Repele Andrea
Department of Biology, University of North Dakota, Grand Forks, ND 58202, USA.
Methods Protoc. 2019 Jul 25;2(3):62. doi: 10.3390/mps2030062.
Transient Luciferase reporter assays are widely used in the study of gene regulation and intracellular cell signaling. In order to control for sample-to-sample variation in luminescence arising from variability in transfection efficiency and other sources, an internal control reporter is co-transfected with the experimental reporter. The luminescence of the experimental reporter is normalized against the control by taking the ratio of the two. Here we show that this method of normalization, "ratiometric", performs poorly when the transfection efficiency is low and leads to biased estimates of relative activity. We propose an alternative methodology based on linear regression that is much better suited for the normalization of reporter data, especially when transfection efficiency is low. We compare the ratiometric method against three regression methods on both simulated and empirical data. Our results suggest that robust errors-in-variables (REIV) regression performs the best in normalizing Luciferase reporter data. We have made the R code for Luciferase data normalization using REIV available on GitHub.
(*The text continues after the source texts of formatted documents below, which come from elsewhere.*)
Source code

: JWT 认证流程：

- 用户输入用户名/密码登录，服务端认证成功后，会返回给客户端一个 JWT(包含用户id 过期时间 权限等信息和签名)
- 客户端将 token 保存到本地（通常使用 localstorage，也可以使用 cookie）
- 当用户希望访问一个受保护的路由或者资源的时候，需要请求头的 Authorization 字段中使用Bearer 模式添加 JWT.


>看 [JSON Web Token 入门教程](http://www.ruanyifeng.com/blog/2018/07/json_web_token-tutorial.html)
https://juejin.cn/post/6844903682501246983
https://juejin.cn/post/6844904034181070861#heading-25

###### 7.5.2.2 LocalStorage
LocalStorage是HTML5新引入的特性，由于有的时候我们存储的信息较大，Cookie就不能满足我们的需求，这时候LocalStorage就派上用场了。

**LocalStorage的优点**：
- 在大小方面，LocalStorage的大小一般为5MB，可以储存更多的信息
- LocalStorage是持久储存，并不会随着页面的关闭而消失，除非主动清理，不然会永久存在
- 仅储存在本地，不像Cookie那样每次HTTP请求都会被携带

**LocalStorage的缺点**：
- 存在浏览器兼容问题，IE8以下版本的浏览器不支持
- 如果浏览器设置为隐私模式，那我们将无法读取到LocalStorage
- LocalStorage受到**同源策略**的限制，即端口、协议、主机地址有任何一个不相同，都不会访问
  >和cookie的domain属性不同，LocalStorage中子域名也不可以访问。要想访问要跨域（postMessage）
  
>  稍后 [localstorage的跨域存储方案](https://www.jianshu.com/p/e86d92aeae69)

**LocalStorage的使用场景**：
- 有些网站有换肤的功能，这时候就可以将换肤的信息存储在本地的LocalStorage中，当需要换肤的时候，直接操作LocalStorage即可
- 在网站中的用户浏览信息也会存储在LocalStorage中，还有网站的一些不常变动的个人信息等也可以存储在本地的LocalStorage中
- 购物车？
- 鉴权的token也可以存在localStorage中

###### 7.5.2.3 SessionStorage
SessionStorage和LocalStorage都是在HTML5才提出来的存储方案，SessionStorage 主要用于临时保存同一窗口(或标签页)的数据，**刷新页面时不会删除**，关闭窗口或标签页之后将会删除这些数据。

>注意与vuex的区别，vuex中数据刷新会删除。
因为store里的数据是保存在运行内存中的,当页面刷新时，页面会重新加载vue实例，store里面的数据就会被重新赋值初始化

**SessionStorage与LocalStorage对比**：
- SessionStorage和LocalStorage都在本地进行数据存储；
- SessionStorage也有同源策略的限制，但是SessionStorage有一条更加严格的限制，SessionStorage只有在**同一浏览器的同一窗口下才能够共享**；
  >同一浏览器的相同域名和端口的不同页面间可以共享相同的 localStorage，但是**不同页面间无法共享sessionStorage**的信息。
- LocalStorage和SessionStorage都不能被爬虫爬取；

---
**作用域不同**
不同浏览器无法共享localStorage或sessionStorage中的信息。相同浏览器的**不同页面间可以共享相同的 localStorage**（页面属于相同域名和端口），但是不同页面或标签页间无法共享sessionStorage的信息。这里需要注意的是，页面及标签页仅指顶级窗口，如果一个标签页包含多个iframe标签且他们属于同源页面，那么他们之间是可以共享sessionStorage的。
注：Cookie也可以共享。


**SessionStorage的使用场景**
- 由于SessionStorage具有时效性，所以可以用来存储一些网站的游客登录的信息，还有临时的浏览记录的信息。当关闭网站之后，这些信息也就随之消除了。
瞬时荧光素酶报告基因检测在基因调控和细胞内信号传导研究中被广泛应用。为了控制因转染效率和其他来源的差异而导致的样本间发光差异,将一个内参报告基因与实验报告基因共转染。通过计算两者的比值,将实验报告基因的发光值相对于内参进行归一化处理。我们在此表明,这种“比例法”归一化方法在转染效率较低时表现不佳,并会导致相对活性的估计出现偏差。我们提出了一种基于线性回归的替代方法,该方法更适合用于报告基因数据的归一化,尤其是在转染效率较低时。我们在模拟数据和实证数据上,将比例法与三种回归方法进行了比较。我们的结果表明,稳健变量误差(REIV)回归在归一化荧光素酶报告基因数据方面表现最佳。我们已将使用REIV进行荧光素酶数据归一化的R代码发布在GitHub上。